Alıştırma Metni —
^^^^

Daha önceden belirttiğimiz gibi çocuklar okuduklarını paylaşmaktan, onlar hakkında sohbet etmekten hoşlanır. Bu yüzden öğretmenler, öğrencilerin kitaplar hakkında tartışabilecekleri ve sosyal etkileşimde bulunabilecekleri okuma kulüpleri oluşturabilir. Bunun dışında öğretmenler ebeveynlere öğrencilerinin evde de kitap okumalarını desteklemeleri için rehberlik etmeli ve önerilerde bulunmalı. Okulda her öğrencinin ilgi alanına yönelik çeşitli kitaplar bulunması sağlanmalıdır. Kitap okuma alışkanlığının gelişebilmesi her gün belirli bir sürenin uygun bir ortamda buna ayrılmasına bağlıdır. Bu nedenle öğretmenler her gün belirli bir süreyi öğrencilerin kitap okuması için ayırmalı.

Haberin Devamı

BİRLİKTE OKUYALIM!
Kitap okumak bireyi hem eğlendiren hem de geliştiren bir eylemdir. Bu eylemden çocuğun haz alabilmesi için ilgi duyduğu yapıtlarla buluşması, sevdikleriyle birlikte okuması ve okuduklarını çevresiyle paylaşması gerekir. Ebeveynler çocuklarıyla birlikte okuyarak ve okudukları hakkında çocuklarıyla sohbet ederek bu alışkanlığı çocuklarına rahatlıkla kazandırabilir. O zaman ne duruyoruz “Birlikte Okuyalım!”.

PROF. DR. GÖKHAN ÇETİNKAYA KİMDİR?

^^^^

Veri alıntıları
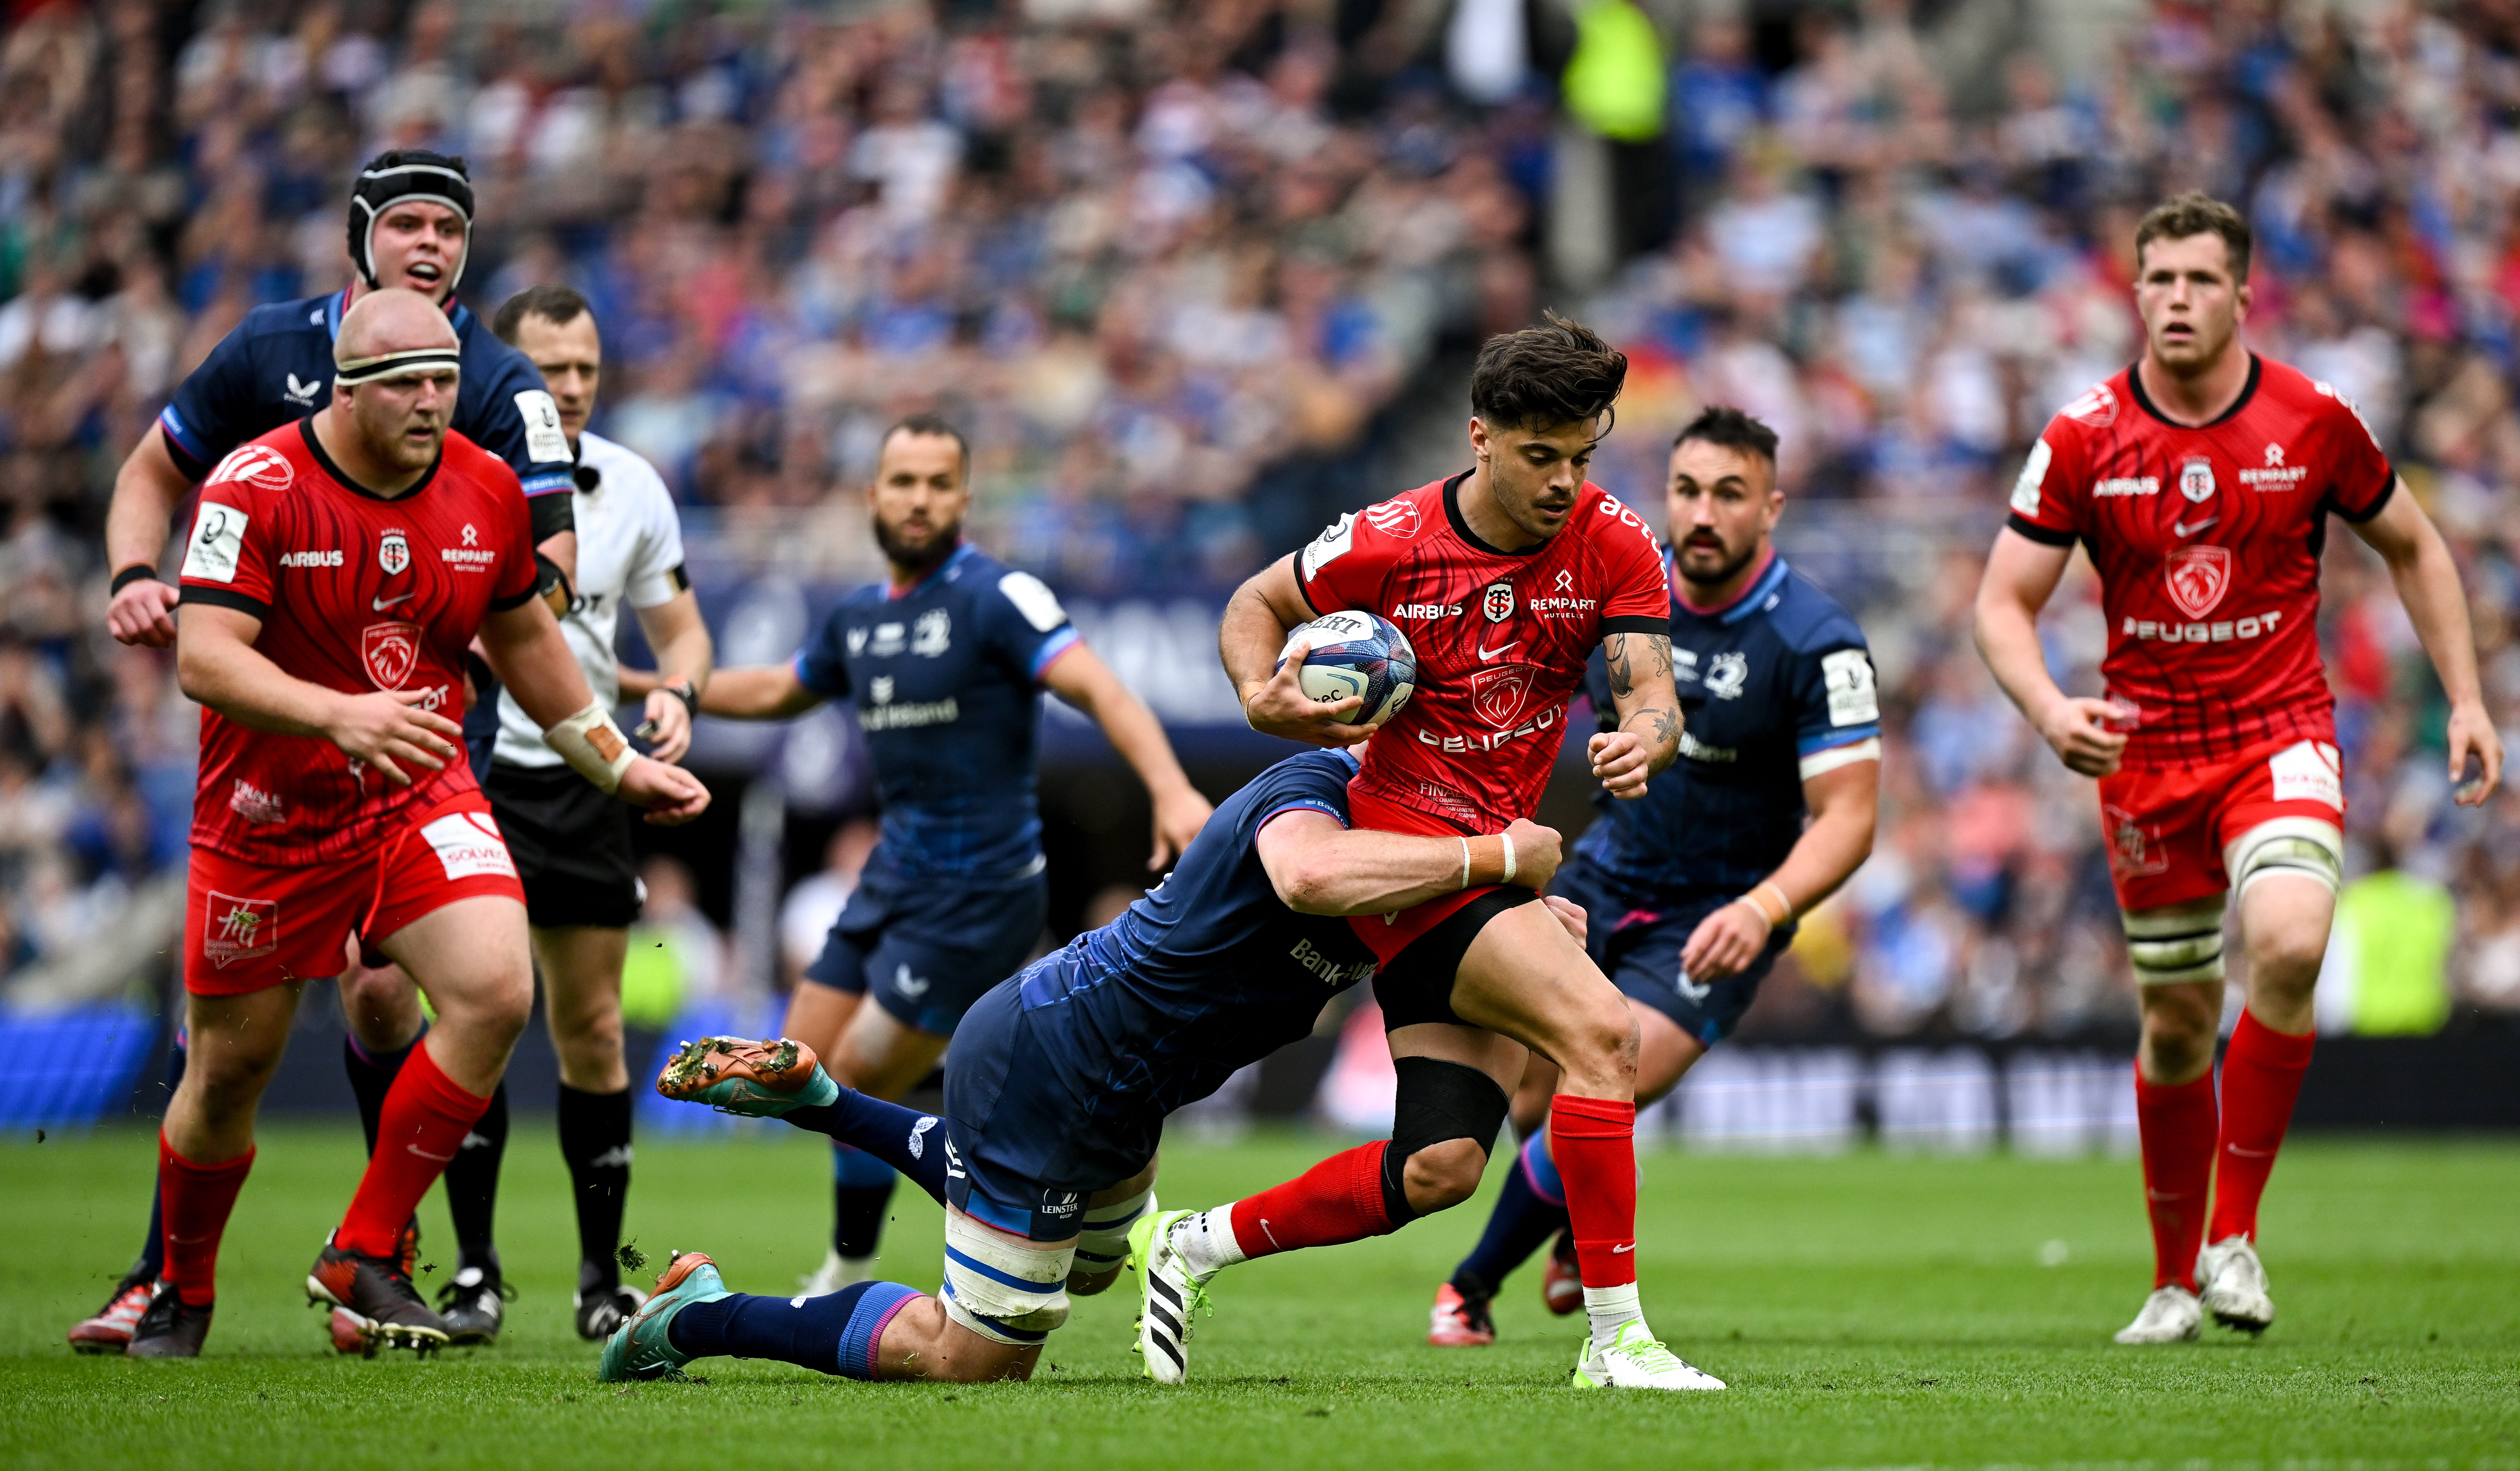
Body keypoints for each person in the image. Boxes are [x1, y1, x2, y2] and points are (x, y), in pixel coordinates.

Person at [119, 289, 707, 1359]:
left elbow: (532, 649)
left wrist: (616, 764)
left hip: (416, 791)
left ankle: (366, 1245)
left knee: (494, 987)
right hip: (266, 818)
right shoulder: (254, 484)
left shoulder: (484, 487)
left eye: (446, 381)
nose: (436, 403)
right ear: (347, 390)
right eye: (409, 385)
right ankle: (179, 1287)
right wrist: (341, 713)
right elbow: (205, 658)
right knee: (227, 1073)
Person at [599, 745, 1570, 1385]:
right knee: (969, 1360)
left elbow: (1445, 920)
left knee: (1098, 1269)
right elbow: (1313, 875)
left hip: (1123, 1097)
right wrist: (1495, 862)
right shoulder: (1313, 794)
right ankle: (698, 1314)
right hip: (1051, 1064)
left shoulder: (1424, 850)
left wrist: (1524, 919)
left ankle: (824, 1100)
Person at [73, 148, 582, 1355]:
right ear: (360, 240)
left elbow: (544, 580)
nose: (429, 245)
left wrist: (417, 623)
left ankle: (399, 1259)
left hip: (425, 739)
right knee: (230, 1052)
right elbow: (156, 473)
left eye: (449, 229)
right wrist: (141, 575)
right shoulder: (267, 352)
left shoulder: (500, 382)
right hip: (272, 760)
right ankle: (169, 1278)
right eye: (404, 222)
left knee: (426, 984)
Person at [1972, 192, 2502, 1345]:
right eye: (2157, 280)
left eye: (2199, 281)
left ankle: (2235, 1237)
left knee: (2295, 943)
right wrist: (2049, 705)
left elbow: (2414, 541)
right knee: (2173, 1027)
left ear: (2243, 293)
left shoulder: (2313, 420)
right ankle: (2172, 1280)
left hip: (2278, 733)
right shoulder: (2082, 433)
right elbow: (2002, 604)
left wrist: (2465, 697)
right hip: (2148, 761)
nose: (2175, 300)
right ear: (2135, 292)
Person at [1150, 313, 1696, 1391]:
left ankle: (1191, 1244)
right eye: (1541, 457)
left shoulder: (1618, 541)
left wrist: (1646, 739)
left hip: (1500, 862)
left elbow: (1655, 691)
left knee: (1440, 1167)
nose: (1562, 483)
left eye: (1581, 457)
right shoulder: (1390, 538)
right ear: (1480, 436)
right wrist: (1261, 697)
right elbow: (1256, 602)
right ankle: (1617, 1341)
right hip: (1409, 859)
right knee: (1602, 1033)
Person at [676, 414, 1213, 1295]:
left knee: (854, 1073)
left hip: (981, 892)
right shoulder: (859, 616)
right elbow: (778, 688)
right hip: (892, 878)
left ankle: (875, 1258)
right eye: (903, 481)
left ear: (964, 497)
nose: (919, 499)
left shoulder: (997, 596)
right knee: (793, 1065)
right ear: (873, 495)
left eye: (937, 483)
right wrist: (658, 687)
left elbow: (1099, 687)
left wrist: (1170, 788)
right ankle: (1054, 1173)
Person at [1429, 405, 1880, 1345]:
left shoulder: (1816, 641)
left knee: (1615, 1077)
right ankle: (1568, 1232)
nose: (1703, 513)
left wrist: (1765, 908)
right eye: (1687, 490)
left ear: (1773, 508)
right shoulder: (1626, 603)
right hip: (1605, 871)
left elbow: (1852, 817)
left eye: (1729, 494)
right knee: (1527, 1095)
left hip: (1719, 912)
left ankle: (1470, 1285)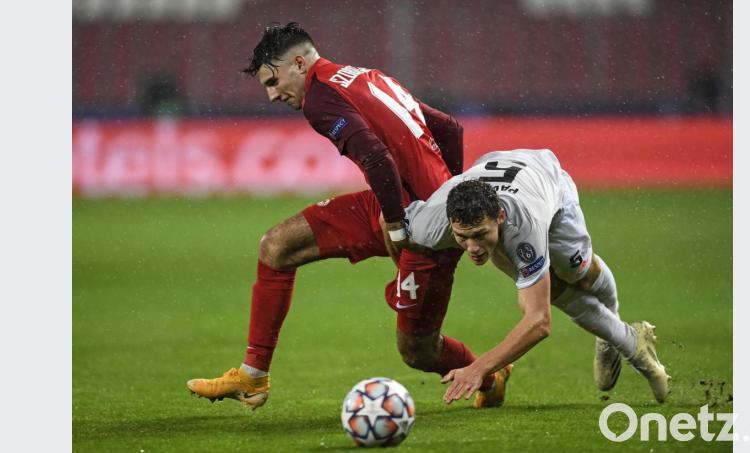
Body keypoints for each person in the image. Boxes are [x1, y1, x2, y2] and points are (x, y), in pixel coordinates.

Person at [186, 23, 509, 410]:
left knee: (417, 350)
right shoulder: (365, 76)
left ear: (300, 63)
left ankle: (488, 373)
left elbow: (375, 158)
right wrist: (446, 195)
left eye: (273, 81)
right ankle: (253, 376)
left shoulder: (320, 99)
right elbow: (448, 127)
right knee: (277, 247)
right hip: (398, 204)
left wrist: (406, 223)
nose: (272, 95)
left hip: (420, 226)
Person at [390, 148, 670, 404]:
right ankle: (632, 344)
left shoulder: (523, 225)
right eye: (462, 237)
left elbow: (539, 322)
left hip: (551, 187)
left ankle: (612, 335)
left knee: (580, 274)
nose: (472, 249)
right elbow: (388, 220)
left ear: (499, 216)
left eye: (480, 235)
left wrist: (479, 368)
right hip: (498, 173)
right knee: (556, 291)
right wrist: (399, 271)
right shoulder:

^^^^

Yapılacak İş — Alıştırma metninin "Daha önceden belirttiğimiz" sözlerini içeren kısımla başlayıp "okuması için ayırmalı." ile biten bölümünü, "okuma kulüpleri" ifadesini "kitap kulüpleri" olarak değiştirip yeniden yazın.

Yazılı Yanıt —
Daha önceden belirttiğimiz gibi çocuklar okuduklarını paylaşmaktan, onlar hakkında sohbet etmekten hoşlanır. Bu yüzden öğretmenler, öğrencilerin kitaplar hakkında tartışabilecekleri ve sosyal etkileşimde bulunabilecekleri kitap kulüpleri oluşturabilir. Bunun dışında öğretmenler ebeveynlere öğrencilerinin evde de kitap okumalarını desteklemeleri için rehberlik etmeli ve önerilerde bulunmalı. Okulda her öğrencinin ilgi alanına yönelik çeşitli kitaplar bulunması sağlanmalıdır. Kitap okuma alışkanlığının gelişebilmesi her gün belirli bir sürenin uygun bir ortamda buna ayrılmasına bağlıdır. Bu nedenle öğretmenler her gün belirli bir süreyi öğrencilerin kitap okuması için ayırmalı.